In National's bankruptcy, IRS filed an administrative claim for over $11 million, most of which reflected the unpaid excise taxes from 2001. National never objected to the claim. The Chapter 7 trustee allowed IRS's claim in its entirety.

On or around Mar. 14, 2003, IRS notified Conway of its intent to assess trust fund recovery penalties against him, which he timely appealed on May 9. IRS rejected his appeal and made its assessments against Conway under Code Sec. 6672 on Mar. 28, 2006.

Conway argued that the Act converted the unpaid excise taxes from trust funds to short-term loans, effectively making the government a partner with the airlines, and that he didn't pay the excise taxes based on counsel's advice. He also argued that he wasn't a responsible person, and that he didn't act willfully.

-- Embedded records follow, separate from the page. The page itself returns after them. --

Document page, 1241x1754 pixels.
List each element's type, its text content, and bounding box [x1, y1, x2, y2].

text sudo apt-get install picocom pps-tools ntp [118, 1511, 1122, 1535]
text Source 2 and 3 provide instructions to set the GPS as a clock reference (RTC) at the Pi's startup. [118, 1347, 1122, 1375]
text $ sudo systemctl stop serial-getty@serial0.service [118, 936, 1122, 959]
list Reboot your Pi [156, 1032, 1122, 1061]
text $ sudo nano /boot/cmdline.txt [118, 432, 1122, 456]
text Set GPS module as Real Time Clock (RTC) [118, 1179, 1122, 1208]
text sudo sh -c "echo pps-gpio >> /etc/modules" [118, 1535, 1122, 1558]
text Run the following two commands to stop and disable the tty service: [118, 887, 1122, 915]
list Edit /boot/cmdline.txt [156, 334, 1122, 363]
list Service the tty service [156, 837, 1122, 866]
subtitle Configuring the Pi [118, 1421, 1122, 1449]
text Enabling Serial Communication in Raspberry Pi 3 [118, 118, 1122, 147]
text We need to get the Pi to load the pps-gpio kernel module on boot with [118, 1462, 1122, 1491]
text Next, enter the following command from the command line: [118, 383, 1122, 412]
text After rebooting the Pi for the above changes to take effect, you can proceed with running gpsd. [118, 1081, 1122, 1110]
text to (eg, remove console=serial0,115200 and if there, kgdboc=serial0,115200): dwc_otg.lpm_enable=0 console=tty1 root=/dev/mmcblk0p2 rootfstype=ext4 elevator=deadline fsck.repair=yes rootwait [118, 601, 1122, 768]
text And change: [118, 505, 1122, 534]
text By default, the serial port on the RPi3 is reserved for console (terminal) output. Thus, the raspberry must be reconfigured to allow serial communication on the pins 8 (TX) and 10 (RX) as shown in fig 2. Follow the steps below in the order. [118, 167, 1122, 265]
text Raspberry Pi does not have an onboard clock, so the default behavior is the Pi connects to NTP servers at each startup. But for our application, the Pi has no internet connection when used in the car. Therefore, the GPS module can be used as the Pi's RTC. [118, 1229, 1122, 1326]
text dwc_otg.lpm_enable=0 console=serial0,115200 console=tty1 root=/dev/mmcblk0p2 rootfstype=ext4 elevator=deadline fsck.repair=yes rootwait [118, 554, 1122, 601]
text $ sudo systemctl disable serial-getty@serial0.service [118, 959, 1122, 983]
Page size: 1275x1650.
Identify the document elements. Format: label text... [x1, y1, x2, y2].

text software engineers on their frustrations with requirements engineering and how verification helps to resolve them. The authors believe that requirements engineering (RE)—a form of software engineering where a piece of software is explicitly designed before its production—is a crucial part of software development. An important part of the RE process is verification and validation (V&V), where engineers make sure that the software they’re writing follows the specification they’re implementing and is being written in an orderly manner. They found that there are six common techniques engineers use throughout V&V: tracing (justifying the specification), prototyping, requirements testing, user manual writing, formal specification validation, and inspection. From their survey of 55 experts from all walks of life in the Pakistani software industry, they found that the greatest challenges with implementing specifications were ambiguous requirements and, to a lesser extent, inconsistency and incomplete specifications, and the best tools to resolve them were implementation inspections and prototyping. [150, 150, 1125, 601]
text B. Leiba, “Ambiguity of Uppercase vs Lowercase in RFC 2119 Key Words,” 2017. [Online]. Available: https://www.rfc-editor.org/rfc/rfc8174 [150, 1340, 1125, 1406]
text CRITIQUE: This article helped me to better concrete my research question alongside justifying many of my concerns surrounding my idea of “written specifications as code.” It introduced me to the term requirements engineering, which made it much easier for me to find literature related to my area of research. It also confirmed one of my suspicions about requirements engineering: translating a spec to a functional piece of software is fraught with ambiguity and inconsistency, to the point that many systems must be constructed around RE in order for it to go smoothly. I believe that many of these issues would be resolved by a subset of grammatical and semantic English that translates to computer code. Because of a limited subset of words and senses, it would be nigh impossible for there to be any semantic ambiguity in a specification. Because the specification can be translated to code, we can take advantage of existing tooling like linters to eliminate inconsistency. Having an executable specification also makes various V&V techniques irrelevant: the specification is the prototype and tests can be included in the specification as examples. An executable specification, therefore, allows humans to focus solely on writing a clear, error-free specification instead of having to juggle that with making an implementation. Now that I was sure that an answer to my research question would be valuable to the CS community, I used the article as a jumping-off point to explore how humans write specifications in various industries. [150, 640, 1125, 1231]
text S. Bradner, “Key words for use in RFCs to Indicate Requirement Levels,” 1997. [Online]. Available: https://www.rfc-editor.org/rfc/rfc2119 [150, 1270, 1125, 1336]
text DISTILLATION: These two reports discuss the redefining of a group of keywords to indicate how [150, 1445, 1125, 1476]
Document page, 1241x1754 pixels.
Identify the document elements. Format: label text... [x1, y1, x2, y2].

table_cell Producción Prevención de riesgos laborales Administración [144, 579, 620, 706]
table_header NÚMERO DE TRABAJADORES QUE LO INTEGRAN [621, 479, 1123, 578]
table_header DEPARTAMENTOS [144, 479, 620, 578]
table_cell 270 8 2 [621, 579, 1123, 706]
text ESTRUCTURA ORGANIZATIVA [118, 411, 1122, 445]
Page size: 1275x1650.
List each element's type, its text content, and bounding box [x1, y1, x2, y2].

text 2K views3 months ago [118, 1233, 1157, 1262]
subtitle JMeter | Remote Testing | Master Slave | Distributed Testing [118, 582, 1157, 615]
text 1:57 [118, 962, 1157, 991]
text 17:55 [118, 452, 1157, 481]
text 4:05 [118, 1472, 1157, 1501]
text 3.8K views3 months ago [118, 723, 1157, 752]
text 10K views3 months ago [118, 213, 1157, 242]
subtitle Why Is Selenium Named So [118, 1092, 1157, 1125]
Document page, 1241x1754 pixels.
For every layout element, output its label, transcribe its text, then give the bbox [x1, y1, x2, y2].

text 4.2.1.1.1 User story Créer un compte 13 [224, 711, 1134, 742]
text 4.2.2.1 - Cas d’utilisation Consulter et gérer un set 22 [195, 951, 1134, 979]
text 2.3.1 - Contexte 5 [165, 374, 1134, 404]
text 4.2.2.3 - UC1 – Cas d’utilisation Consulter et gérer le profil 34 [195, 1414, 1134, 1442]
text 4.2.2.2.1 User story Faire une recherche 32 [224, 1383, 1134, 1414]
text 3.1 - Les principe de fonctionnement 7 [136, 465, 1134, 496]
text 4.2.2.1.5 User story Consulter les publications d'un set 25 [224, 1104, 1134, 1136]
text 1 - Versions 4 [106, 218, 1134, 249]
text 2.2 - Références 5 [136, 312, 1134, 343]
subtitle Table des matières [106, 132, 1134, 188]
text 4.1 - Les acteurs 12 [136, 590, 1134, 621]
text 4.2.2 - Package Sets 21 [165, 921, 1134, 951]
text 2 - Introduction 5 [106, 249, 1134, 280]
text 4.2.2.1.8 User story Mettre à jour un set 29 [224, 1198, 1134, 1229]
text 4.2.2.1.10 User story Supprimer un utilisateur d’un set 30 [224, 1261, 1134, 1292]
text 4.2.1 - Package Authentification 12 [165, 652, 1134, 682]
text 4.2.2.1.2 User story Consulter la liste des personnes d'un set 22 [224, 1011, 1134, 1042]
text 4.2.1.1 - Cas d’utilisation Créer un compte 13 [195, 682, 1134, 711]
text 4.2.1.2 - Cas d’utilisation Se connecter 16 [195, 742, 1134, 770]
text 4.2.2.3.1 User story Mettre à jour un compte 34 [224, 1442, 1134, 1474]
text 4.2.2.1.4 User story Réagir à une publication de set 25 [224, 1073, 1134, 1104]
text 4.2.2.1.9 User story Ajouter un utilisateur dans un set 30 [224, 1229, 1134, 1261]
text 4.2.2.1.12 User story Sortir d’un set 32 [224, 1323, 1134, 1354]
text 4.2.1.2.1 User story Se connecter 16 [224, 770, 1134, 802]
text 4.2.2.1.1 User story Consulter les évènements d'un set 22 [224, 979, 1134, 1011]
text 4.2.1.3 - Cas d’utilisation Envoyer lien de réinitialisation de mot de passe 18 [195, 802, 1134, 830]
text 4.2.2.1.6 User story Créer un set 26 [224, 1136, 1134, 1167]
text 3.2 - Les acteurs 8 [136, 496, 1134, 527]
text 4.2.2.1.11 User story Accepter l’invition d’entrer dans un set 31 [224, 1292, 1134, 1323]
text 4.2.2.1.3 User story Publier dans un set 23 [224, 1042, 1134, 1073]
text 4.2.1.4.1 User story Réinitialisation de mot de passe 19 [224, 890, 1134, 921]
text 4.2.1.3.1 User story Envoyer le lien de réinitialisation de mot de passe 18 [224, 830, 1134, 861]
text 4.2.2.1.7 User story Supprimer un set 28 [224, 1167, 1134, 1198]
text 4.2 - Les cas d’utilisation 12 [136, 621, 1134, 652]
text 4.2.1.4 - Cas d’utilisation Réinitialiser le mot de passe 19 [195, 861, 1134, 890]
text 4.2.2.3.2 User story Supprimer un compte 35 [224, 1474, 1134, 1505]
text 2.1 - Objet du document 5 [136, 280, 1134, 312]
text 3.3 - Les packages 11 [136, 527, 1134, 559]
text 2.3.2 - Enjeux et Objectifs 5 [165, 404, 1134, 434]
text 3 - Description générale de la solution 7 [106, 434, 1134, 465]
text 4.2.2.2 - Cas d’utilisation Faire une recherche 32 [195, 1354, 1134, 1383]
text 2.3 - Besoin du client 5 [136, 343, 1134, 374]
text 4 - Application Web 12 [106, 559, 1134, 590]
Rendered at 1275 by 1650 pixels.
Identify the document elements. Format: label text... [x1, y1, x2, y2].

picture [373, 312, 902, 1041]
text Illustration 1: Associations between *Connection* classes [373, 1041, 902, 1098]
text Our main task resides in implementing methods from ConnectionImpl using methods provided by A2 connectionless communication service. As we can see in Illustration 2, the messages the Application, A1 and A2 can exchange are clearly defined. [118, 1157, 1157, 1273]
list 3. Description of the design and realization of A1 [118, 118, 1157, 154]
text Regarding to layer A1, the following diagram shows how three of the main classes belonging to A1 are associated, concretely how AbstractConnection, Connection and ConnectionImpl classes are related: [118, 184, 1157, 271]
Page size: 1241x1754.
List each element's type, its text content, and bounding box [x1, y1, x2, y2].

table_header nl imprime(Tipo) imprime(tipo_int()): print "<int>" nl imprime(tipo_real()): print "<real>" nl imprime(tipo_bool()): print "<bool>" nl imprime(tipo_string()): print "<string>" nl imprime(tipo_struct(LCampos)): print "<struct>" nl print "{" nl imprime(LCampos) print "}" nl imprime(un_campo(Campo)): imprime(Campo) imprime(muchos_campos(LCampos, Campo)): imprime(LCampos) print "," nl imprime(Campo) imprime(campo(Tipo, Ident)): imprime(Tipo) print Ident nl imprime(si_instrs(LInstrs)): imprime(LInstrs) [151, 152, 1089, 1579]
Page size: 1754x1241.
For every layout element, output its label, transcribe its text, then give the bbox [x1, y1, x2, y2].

District Court sides with IRS. The district court found that the facts clearly showed that Conway was liable as a matter of law-he was the chief individual responsible for the overall business of National, he was its CEO and president, he was an authorized check signer, and he could hire and fire employees-and rejected his argument that he relied on counsel as "conclusory and disingenuous." It further found that he acted willfully, as shown by evidence that he authorized payments to creditors other than IRS after learning of the unpaid taxes, and rejected his argument that National's bankruptcy created an encumbrance on the available funds that prevented him from making payments to IRS.

The court also considered, and ultimately rejected, his argument that the Act excused payment of the excise taxes, finding that there was no indication that Congress intended to do anything more than defer their payment. The Act and accompanying IRS guidance unambiguously provided for an extension of time to pay, and not forgiveness of, the excise taxes.

Appellate Court decision. The Court of Appeals for the Fifth Circuit affirmed the district court's decision, agreeing that Conway was a responsible person (both before and during National's bankruptcy) who willfully failed to pay taxes.

Conway argued that he had reasonable cause for his failure to pay taxes, based on (i) reliance on the advice of counsel, (ii) the Act, (iii) the lack of unencumbered funds to pay the taxes, and (iv) his belief that National had fully paid the excise taxes. However, the Fifth Circuit easily rejected his arguments. The only advice of counsel in the record was the CFO's advice that National close its current bank accounts and open new ones as a debtor in possession, which fell far short of establishing reasonable cause. The Act didn't, as Conway argued, authorize National to use the withheld taxes as working capital. Further, he failed to show that the funds paid to non-IRS creditors had legal priority over the unpaid excise taxes, and any good faith belief by Conway that the taxes would be paid was insufficient to defeat willfulness.

No further review. On Apr. 16, 2012, the Supreme Court refused to review the decision of the Fifth Circuit in Conway.